Application to needlessly demolish The Little Blue Orange public house to make way for a plot for 6 houses and 9 apartments:

http://www.planning4bradford.com/online-applications/applicationDetails.do?activeTab=documents&keyVal=NWZ97ADHLT000

blue orange pub

Surely it can be justified that a pub/restaurant in this location is sustainable?

A perfectly robust building that could be used in a number of commercial incarnations, or at worst, converted to very attractive housing, is to be flattened. Pubs have huge car parks, which  make such premises easy options to bolster profits when under the cross-hairs of the annual asset audit at a major brewer.

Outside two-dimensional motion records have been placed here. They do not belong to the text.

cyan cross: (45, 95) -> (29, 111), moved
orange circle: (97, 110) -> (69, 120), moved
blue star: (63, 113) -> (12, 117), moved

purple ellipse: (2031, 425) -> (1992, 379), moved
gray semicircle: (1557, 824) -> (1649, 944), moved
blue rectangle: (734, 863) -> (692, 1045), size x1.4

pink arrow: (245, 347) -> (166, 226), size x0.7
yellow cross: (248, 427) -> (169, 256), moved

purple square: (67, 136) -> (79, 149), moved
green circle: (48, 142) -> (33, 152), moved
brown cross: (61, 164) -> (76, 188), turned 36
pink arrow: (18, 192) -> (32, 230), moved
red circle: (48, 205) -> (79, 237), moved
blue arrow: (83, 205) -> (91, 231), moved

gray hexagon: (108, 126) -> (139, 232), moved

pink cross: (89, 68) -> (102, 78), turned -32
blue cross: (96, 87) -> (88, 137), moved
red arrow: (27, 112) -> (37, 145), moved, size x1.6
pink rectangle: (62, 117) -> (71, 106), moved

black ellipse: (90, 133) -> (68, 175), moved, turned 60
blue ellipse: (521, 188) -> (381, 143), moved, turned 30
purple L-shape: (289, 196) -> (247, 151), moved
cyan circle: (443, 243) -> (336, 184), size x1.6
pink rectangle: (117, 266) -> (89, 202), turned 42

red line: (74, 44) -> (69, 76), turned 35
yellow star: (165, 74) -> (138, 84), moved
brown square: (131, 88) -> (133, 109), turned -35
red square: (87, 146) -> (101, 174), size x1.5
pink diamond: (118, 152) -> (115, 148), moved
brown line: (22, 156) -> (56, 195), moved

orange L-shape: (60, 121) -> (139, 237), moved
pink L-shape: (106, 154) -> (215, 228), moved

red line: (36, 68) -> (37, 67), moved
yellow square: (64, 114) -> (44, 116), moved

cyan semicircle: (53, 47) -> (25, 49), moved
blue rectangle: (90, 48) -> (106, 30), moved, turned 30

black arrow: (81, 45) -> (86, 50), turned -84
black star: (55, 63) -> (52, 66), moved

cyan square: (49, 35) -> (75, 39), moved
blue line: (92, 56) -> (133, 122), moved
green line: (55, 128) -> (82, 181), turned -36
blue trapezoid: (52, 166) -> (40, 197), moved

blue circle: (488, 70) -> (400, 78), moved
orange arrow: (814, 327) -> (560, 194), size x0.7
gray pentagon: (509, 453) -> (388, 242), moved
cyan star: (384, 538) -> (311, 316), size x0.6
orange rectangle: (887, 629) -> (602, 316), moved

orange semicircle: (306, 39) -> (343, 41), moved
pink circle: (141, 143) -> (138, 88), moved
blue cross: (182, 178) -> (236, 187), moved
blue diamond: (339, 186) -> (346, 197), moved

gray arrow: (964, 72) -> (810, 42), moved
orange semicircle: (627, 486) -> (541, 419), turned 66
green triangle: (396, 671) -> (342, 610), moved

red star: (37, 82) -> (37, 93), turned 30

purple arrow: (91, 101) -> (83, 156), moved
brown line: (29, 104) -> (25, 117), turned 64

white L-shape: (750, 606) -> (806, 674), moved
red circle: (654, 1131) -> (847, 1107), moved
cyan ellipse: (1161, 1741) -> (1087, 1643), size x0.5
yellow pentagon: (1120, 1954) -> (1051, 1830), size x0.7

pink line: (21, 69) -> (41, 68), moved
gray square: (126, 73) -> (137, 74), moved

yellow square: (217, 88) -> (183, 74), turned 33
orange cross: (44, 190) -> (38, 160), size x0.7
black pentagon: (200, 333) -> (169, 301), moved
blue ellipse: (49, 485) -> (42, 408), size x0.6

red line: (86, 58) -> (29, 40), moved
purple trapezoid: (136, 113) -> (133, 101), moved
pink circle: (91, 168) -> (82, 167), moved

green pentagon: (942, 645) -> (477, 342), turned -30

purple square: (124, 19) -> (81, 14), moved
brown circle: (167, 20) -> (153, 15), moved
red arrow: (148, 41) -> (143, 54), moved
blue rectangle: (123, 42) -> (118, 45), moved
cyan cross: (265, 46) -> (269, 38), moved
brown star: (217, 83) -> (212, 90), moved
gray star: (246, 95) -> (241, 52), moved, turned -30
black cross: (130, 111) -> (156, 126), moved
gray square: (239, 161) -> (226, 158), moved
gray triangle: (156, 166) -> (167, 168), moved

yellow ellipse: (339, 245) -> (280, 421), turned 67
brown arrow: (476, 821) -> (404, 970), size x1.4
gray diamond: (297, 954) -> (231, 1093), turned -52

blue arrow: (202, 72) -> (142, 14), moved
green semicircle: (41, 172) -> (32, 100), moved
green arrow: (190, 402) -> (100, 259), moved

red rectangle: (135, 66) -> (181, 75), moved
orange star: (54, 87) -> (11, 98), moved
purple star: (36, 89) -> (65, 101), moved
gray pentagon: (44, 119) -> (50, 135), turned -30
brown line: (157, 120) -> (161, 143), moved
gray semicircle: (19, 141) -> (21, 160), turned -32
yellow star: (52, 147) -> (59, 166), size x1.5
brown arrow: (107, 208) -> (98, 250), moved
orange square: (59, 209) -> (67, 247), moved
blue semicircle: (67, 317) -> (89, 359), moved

It is a major flaw in the development industry, and is the fault of the planning consultant that hastily fails to consider whether extant buildings are viable for retention. The private consultant works with red line plans only, seeing only hectares and minimum dwelling densities.

 

 

 

 

 

Cross Church Street, Huddersfield

Application to extend the Kingsgate centre involving the demolition of part of the historic street front of Cross Church Street:

http://www.kirklees.gov.uk/business/planning/application_search/detail.aspx?id=2015%2f93584

Cross Church Street

Although not an ornate building, this is an example of a wider context that will be diminished by a development. This street is an in tact albeit rough Victorian Street, with yards tailing off every now and then. Somehow the entire street has survived bombings, redevelopment, and depressions, and it would be a shame for the extension of the Kingsgate Centre to truncate this survival. Strangely enough, the buildings would make way for a cinema. Town centre cinemas were a thing of the past I was told. Lets hoe this indicates something of an urban renaissance.

And while I’m at it, I wish the developer would think more about the frontage they are proposing for Venn Street. This development could actually forge a new quarter in Huddersfield with just a bit of architectural innovation applied.